The service wasn't down. That was the problem. If it had fallen over we'd have noticed in minutes. Instead it just got slower, a little each week, in the patient way that nobody pages you for, until one afternoon a routine page load took eleven seconds and somebody finally said something out loud.
This is the story of one query that was quietly killing us, and it's a familiar one: a thing that was completely fine at launch and became a liability only because the data underneath it grew while nobody was watching.
Slow is harder than broken
A crash has a timestamp. You bisect, you find the deploy, you roll back, you go home. A gradual slowdown has none of that. There's no single commit to blame, because the code didn't change. The data did. The query that ran in two milliseconds against ten thousand rows runs in two seconds against ten million, and the line in between is so gentle that no alert ever fires.
Our dashboards were averages, which is its own crime. Average response time looked merely "a bit worse". It was the p99 that was on fire, and a small slice of requests, the ones that happened to hit the worst case, were taking long enough to tie up connection pool slots and drag everything else down with them. Averages hide exactly the tail that hurts you.
Finding it
The first useful move was to stop looking at application metrics and ask the database directly. Postgres will happily tell you where the time is going if you turn on pg_stat_statements and sort by total time:
SELECT
substring(query, 1, 60) AS query,
calls,
mean_exec_time,
total_exec_time
FROM pg_stat_statements
ORDER BY total_exec_time DESC
LIMIT 10;
One row dwarfed the rest. A lookup on an events table, called constantly, with a mean execution time that had crept into the hundreds of milliseconds. Calls times mean time, and it was eating the database alive, one harmless little query at a time.
Then EXPLAIN ANALYZE, which is the moment of truth:
Seq Scan on events (cost=0.00..245831.18 rows=1 width=84)
(actual time=412.331..1180.992 rows=1 loops=1)
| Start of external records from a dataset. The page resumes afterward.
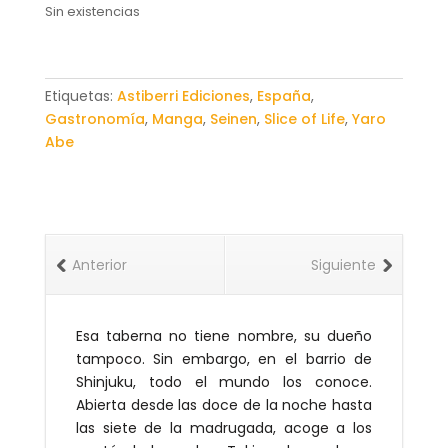
Sin existencias
Etiquetas:
Astiberri Ediciones
,
España
,
Gastronomía
,
Manga
,
Seinen
,
Slice of Life
,
Yaro
Abe
Anterior
Siguiente
Esa taberna no tiene nombre, su dueño
tampoco. Sin embargo, en el barrio de
Shinjuku, todo el mundo los conoce.
Abierta desde las doce de la noche hasta
las siete de la madrugada, acoge a los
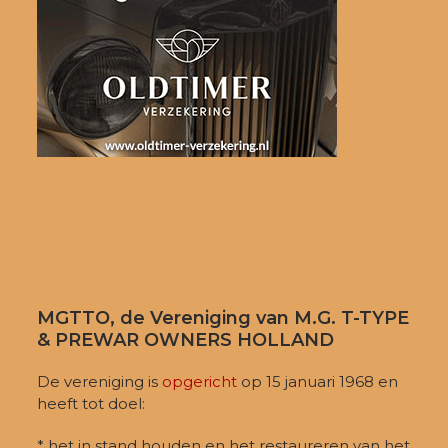
MGTTO, de Vereniging van M.G. T-TYPE
& PREWAR OWNERS HOLLAND
De vereniging is
opgericht
op 15 januari 1968 en
heeft tot doel:
* het in stand houden en het restaureren van het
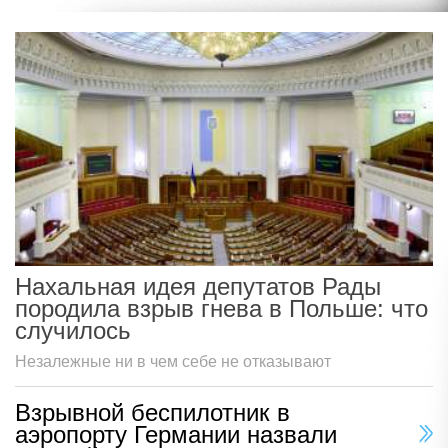
Нахальная идея депутатов Рады
породила взрыв гнева в Польше: что
случилось
Незалежные ни в чем себе не отказывают
Взрывной беспилотник в
аэропорту Германии назвали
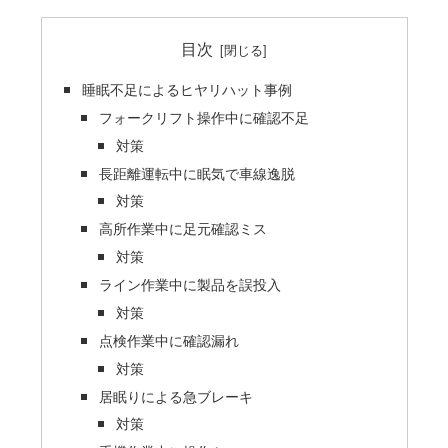
目次
睡眠不足によるヒヤリハット事例
フォークリフト操作中に確認不足
対策
長距離運転中に眠気で車線逸脱
対策
高所作業中に足元確認ミス
対策
ライン作業中に製品を誤投入
対策
点検作業中に確認漏れ
対策
居眠りによる急ブレーキ
対策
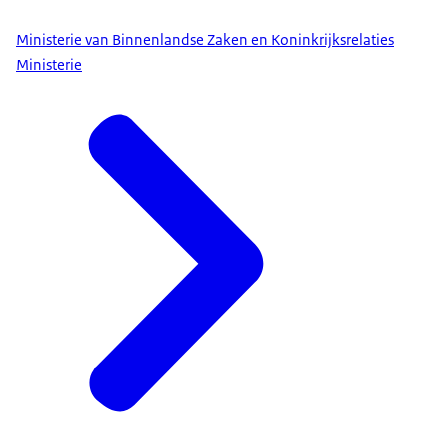
Ministerie van Binnenlandse Zaken en Koninkrijksrelaties
Ministerie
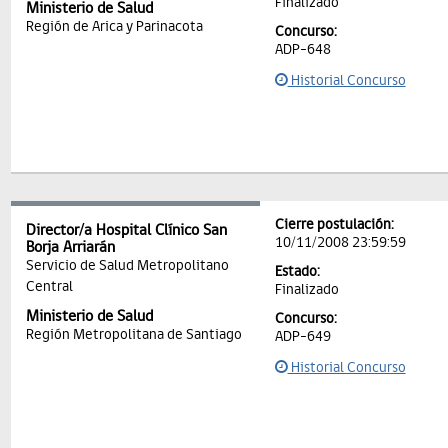
Finalizado
Ministerio de Salud
Región de Arica y Parinacota
Concurso:
ADP-648
Historial Concurso
Cierre postulación:
Director/a Hospital Clínico San
10/11/2008 23:59:59
Borja Arriarán
Servicio de Salud Metropolitano
Estado:
Central
Finalizado
Ministerio de Salud
Concurso:
Región Metropolitana de Santiago
ADP-649
Historial Concurso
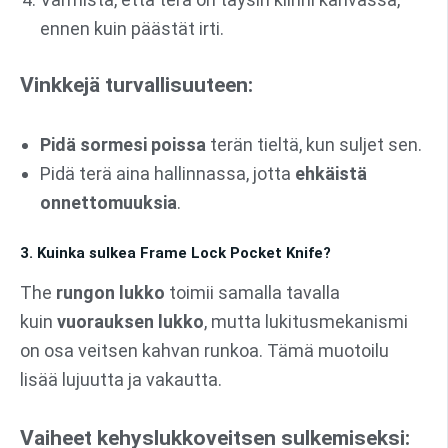
ennen kuin päästät irti.
Vinkkejä turvallisuuteen:
Pidä sormesi poissa
terän tieltä, kun suljet sen.
Pidä terä aina hallinnassa, jotta
ehkäistä
onnettomuuksia
.
3. Kuinka sulkea Frame Lock Pocket Knife?
The
rungon lukko
toimii samalla tavalla
kuin
vuorauksen lukko
, mutta lukitusmekanismi
on osa veitsen kahvan runkoa. Tämä muotoilu
lisää lujuutta ja vakautta.
Vaiheet kehyslukkoveitsen sulkemiseksi:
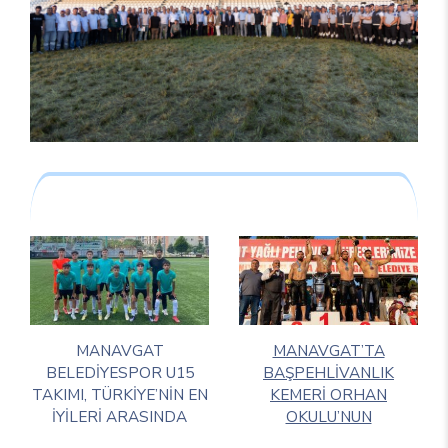
MANAVGAT
MANAVGAT’TA
BELEDİYESPOR U15
BAŞPEHLİVANLIK
TAKIMI, TÜRKİYE’NİN EN
KEMERİ ORHAN
İYİLERİ ARASINDA
OKULU’NUN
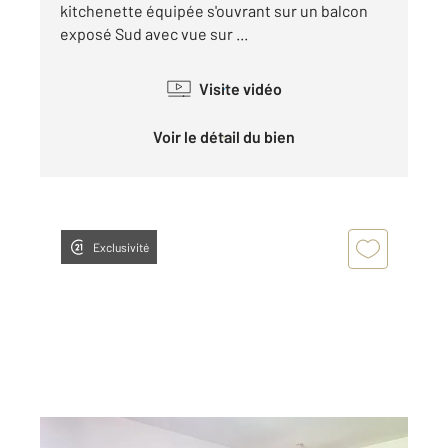
kitchenette équipée s'ouvrant sur un balcon
exposé Sud avec vue sur ...
Visite vidéo
Voir le détail du bien
Exclusivité
RISOUL 05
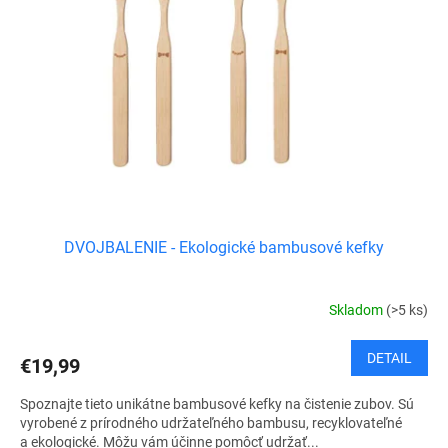
k
s
t
p
o
r
v
o
d
u
k
t
o
v
DVOJBALENIE - Ekologické bambusové kefky
Skladom
(>5 ks)
DETAIL
€19,99
Spoznajte tieto unikátne bambusové kefky na čistenie zubov. Sú
vyrobené z prírodného udržateľného bambusu, recyklovateľné
a ekologické. Môžu vám účinne pomôcť udržať...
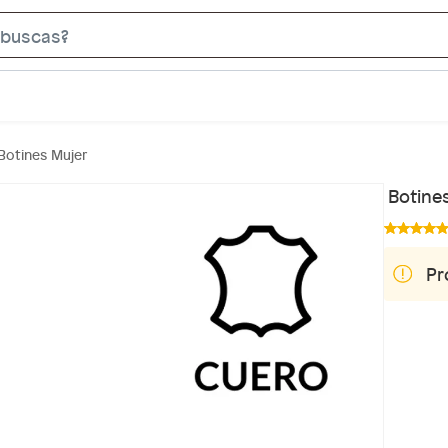
S
e
a
r
c
Botines Mujer
h
B
Botine
a
r
Pr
Filter: (account_id = 41982 AND status = 'pending')
Rows Removed by Filter: 9883402
There it is. Seq Scan, and "Rows Removed by Filter: 9,883,402". To find a handful of pending events for one account, Postgres was reading the entire table and throwing nearly ten million rows away every single time. At launch the table had a few thousand rows and a sequential scan was instant, so nobody added an index, because why would you. The table grew. The scan didn't get an alert. It just got slower.
The fix, and why it wasn't quite the obvious one
The obvious fix is an index, and that's right, but the naive one isn't the best one. An index on account_id alone helps, but the query also filters on status, and the rows we want are a tiny fraction (status = 'pending') of a column that's mostly other values. A partial composite index targets exactly the working set:
CREATE INDEX CONCURRENTLY idx_events_pending
ON events (account_id)
WHERE status = 'pending';
Two things matter here. CONCURRENTLY, so building the index doesn't take a write lock on a live, busy table, it's slower to build but it doesn't take an outage to deploy. And the partial WHERE status = 'pending' clause, which keeps the index small and means it only contains the rows we ever actually look for. The index is a fraction of the size of a full one on the same columns, and it stays hot in memory.
After it landed the EXPLAIN changed to an Index Scan, the query dropped from over a second to well under a millisecond, and the p99 on the whole service fell off a cliff in the good direction. The eleven-second page load went back to feeling instant.
What I actually took from it
The fix took ten minutes. Noticing took two years, and that's the real lesson.
A few things I've changed since:
- Alert on p99, not averages. The average was lying to us the entire time; the pain was always in the tail.
- Keep
pg_stat_statementson everywhere. It costs almost nothing and it is the first place I look now, before I touch a single line of application code. - Treat "fine at current scale" as a dated statement. Every query that does a sequential scan is a time bomb with a fuse the length of your data growth. It was fine. The word doing the work in that sentence is "was".
None of this is clever. The query was simple, the fix was a one-liner, and any of us would have spotted the missing index in review if the table had been large on day one. It wasn't, and that's the trap. The slow disasters are the ones that were genuinely correct when you wrote them and only became wrong while you weren't looking.